Machine Learning-Based Resource Allocation: Implementing machine learning models for adaptive resource allocation could enable the system to dynamically adjust CPU/GPU frequencies, memory allocation, and task prioritization based on real-time performance profiling.
Security and Resilience Enhancements: Given the growing relevance of IoT and edge deployments, enhancing system security protocols and developing fail-safe mechanisms could fortify the OS against cyber threats and operational anomalies.
Scalability to Industrial and Research Applications: By extending the system's modularity and hardware compatibility, the platform could be adapted for broader industrial use cases such as smart manufacturing, environmental monitoring, and healthcare automation.
This investigation illustrates the critical role that domain-specific operating system design plays in advancing the capabilities of embedded computing platforms. The findings contribute valuable insights for developers, researchers, and engineers aiming to build high-performance, specialized systems tailored to emerging computational challenges.
The development of a custom operating system (OS) for the Raspberry Pi, as presented in this study, demonstrates the significant potential of targeted system integration, hardware optimization, and software customization for achieving high-performance computing in resource-constrained environments.
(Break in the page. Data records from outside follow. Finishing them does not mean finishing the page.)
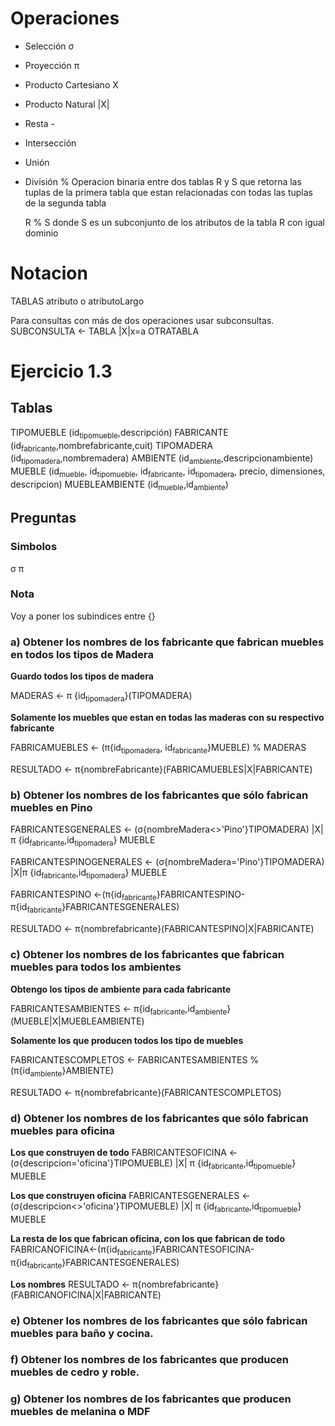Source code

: * Operaciones

- Selección σ 
- Proyección π
- Producto Cartesiano X
- Producto Natural |X|
- Resta -
- Intersección
- Unión
- División %
  Operacion binaria entre dos tablas R y S que retorna las tuplas de
  la primera tabla que estan relacionadas con todas las tuplas de la
  segunda tabla

  R % S donde S es un subconjunto de los atributos de la tabla R con
  igual dominio

* Notacion
TABLAS
atributo o atributoLargo

Para consultas con más de dos operaciones usar subconsultas.
SUBCONSULTA <- TABLA |X|x=a OTRATABLA


* Ejercicio 1.3
** Tablas

TIPOMUEBLE (id_tipomueble,descripción)
FABRICANTE (id_fabricante,nombrefabricante,cuit)
TIPOMADERA (id_tipomadera,nombremadera)
AMBIENTE (id_ambiente,descripcionambiente)
MUEBLE (id_mueble, id_tipomueble, id_fabricante, id_tipomadera,
precio, dimensiones, descripcion)
MUEBLEAMBIENTE (id_mueble,id_ambiente)

** Preguntas
*** Simbolos
σ π 
*** Nota
 Voy a poner los subindices entre {}
 
*** a) Obtener los nombres de los fabricante que fabrican muebles en todos los tipos de Madera


*Guardo todos los tipos de madera*

MADERAS <- π {id_tipomadera}(TIPOMADERA)

*Solamente los muebles que estan en todas las maderas con su
respectivo fabricante*

FABRICAMUEBLES <- (π{id_tipomadera, id_fabricante}MUEBLE) % MADERAS

RESULTADO <- π{nombreFabricante}(FABRICAMUEBLES|X|FABRICANTE)

*** b) Obtener los nombres de los fabricantes que sólo fabrican muebles en Pino


FABRICANTESGENERALES <- (σ{nombreMadera<>'Pino'}TIPOMADERA) |X| π
{id_fabricante,id_tipomadera} MUEBLE

FABRICANTESPINOGENERALES <- (σ{nombreMadera='Pino'}TIPOMADERA) |X|π
{id_fabricante,id_tipomadera} MUEBLE

FABRICANTESPINO
<-(π{id_fabricante}FABRICANTESPINO-π{id_fabricante}FABRICANTESGENERALES)

RESULTADO <- π{nombrefabricante}(FABRICANTESPINO|X|FABRICANTE)

*** c) Obtener los nombres de los fabricantes que fabrican muebles para todos los ambientes

*Obtengo los tipos de ambiente para cada fabricante*

FABRICANTESAMBIENTES <-
π{id_fabricante,id_ambiente}(MUEBLE|X|MUEBLEAMBIENTE)

*Solamente los que producen todos los tipo de muebles*

FABRICANTESCOMPLETOS <- FABRICANTESAMBIENTES % (π{id_ambiente}AMBIENTE)

RESULTADO <- π{nombrefabricante}(FABRICANTESCOMPLETOS)


*** d) Obtener los nombres de los fabricantes que sólo fabrican muebles para oficina

*Los que construyen de todo*
FABRICANTESOFICINA <- (σ{descripcion='oficina'}TIPOMUEBLE) |X| π
{id_fabricante,id_tipomueble} MUEBLE

*Los que construyen oficina*
FABRICANTESGENERALES <- (σ{descripcion<>'oficina'}TIPOMUEBLE) |X| π
{id_fabricante,id_tipomueble} MUEBLE

*La resta de los que fabrican oficina, con los que fabrican de todo*
FABRICANOFICINA<-(π{id_fabricante}FABRICANTESOFICINA-π{id_fabricante}FABRICANTESGENERALES)

*Los nombres*
RESULTADO <- π{nombrefabricante}(FABRICANOFICINA|X|FABRICANTE)

*** e) Obtener los nombres de los fabricantes que sólo fabrican muebles para baño y cocina.
*** f) Obtener los nombres de los fabricantes que producen muebles de cedro y roble.
*** g) Obtener los nombres de los fabricantes que producen muebles de melanina o MDF
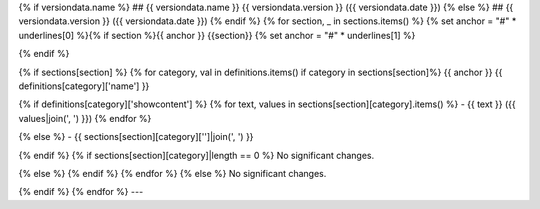{% if versiondata.name %}
## {{ versiondata.name }} {{ versiondata.version }} ({{ versiondata.date }})
{% else %}
## {{ versiondata.version }} ({{ versiondata.date }})
{% endif %}
{% for section, _ in sections.items() %}
{% set anchor = "#" * underlines[0] %}{% if section %}{{ anchor }} {{section}}
{% set anchor = "#" * underlines[1] %}

{% endif %}

{% if sections[section] %}
{% for category, val in definitions.items() if category in sections[section]%}
{{ anchor }} {{ definitions[category]['name'] }}

{% if definitions[category]['showcontent'] %}
{% for text, values in sections[section][category].items() %}
- {{ text }} ({{ values|join(', ') }})
{% endfor %}

{% else %}
- {{ sections[section][category]['']|join(', ') }}

{% endif %}
{% if sections[section][category]|length == 0 %}
No significant changes.

{% else %}
{% endif %}
{% endfor %}
{% else %}
No significant changes.

{% endif %}
{% endfor %}
---

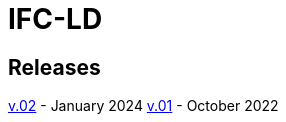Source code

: = IFC-LD
:data-uri:
:nofooter:

== Releases

xref:releases/0.2/spec.adoc[v.02] - January 2024
xref:releases/0.1/spec.adoc[v.01] - October 2022
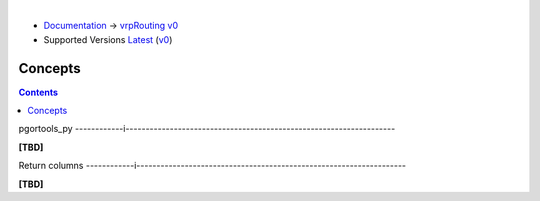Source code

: ..
   ****************************************************************************
    vrpRouting Manual
    Copyright(c) vrpRouting Contributors

    This documentation is licensed under a Creative Commons Attribution-Share
    Alike 3.0 License: https://creativecommons.org/licenses/by-sa/3.0/
   ****************************************************************************

|

* `Documentation <https://vrp.pgrouting.org/>`__ → `vrpRouting v0 <https://vrp.pgrouting.org/v0>`__
* Supported Versions
  `Latest <https://vrp.pgrouting.org/latest/en/concepts.html>`__
  (`v0 <https://vrp.pgrouting.org/v0/en/concepts.html>`__)

Concepts
===============================================================================

.. contents::


pgortools_py
------------i-------------------------------------------------------------------

**[TBD]**

Return columns
------------i-------------------------------------------------------------------

**[TBD]**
Through extensive iterative testing, system patching, and configuration enhancements, the proposed OS has been successfully tailored to support a broad range of computationally intensive tasks, including computer vision, real-time data acquisition, and advanced image processing. A core contribution of this research is the introduction of a hybrid OS design methodology, integrating and patching components from multiple distributions to optimize system performance. Critical performance enhancements—including overclocking, custom threading mechanisms, multimedia codec improvements, and memory optimization—have been effectively implemented to reduce execution latency, enhance computational throughput, and maintain system stability during high-load operations. Furthermore, custom network configurations, encompassing SSID management and static IP allocations, have provided a stable and secure foundation for remote access and seamless cloud integration. The successful integration of external accelerators such as the Google Coral Edge TPU has markedly boosted AI and deep learning performance, validating the scalability and adaptability of the proposed platform. The fusion of a Windows Core GUI interface with UNIX-based scripting capabilities further broadens the operational versatility of the system, making it suitable for a wider array of user-centric and industrial applications.
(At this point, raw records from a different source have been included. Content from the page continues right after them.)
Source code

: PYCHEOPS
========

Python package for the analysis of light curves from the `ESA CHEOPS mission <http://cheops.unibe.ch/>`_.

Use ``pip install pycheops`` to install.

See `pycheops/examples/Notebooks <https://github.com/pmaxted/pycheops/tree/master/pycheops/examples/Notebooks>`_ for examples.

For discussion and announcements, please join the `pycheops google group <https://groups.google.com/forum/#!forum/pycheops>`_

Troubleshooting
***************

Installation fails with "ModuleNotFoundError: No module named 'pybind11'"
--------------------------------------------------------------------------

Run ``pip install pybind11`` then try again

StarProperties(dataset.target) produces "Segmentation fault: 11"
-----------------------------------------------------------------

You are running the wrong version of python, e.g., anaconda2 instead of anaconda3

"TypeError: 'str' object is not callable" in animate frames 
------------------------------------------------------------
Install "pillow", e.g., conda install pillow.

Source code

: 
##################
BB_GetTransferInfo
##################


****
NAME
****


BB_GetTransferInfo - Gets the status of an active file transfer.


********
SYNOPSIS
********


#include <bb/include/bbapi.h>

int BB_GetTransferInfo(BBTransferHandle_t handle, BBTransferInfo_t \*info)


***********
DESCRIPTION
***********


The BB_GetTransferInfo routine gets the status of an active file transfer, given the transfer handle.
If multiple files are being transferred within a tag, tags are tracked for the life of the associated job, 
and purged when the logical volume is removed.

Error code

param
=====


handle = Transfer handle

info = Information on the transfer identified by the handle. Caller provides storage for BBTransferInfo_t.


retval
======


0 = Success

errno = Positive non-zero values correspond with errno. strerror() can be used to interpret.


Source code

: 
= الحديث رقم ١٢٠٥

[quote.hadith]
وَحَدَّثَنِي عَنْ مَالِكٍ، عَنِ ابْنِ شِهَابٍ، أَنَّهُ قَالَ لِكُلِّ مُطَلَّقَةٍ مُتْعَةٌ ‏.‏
Moreover, the adoption of customized shell scripts, storage management protocols, and SSH-triggered Power-over-Ethernet (PoE) enhancements has improved system resilience, power management, and thermal efficiency, ensuring robust operation even during extended runtime periods.
The research findings affirm the feasibility and benefits of designing highly customized, performance-optimized operating systems tailored for embedded and edge computing devices. The modularity and adaptability of the developed OS offer a strong foundation for future enhancements, enabling rapid integration of emerging AI frameworks, expanded hardware support, and task-specific performance tuning.
Future work will aim to extend this platform’s compatibility across a wider range of edge computing devices, implement advanced security protocols to safeguard against cyber threats, and incorporate machine learning-driven automation mechanisms for dynamic resource management. Furthermore, targeted applications in robotics, the Internet of Things (IoT), autonomous systems, and industrial automation will be explored to validate the system’s broader applicability in real-world scenarios.
This research exploration contributes valuable insights into the design of domain-specific operating systems and underscores the strategic importance of holistic system optimization for next-generation embedded computing solutions.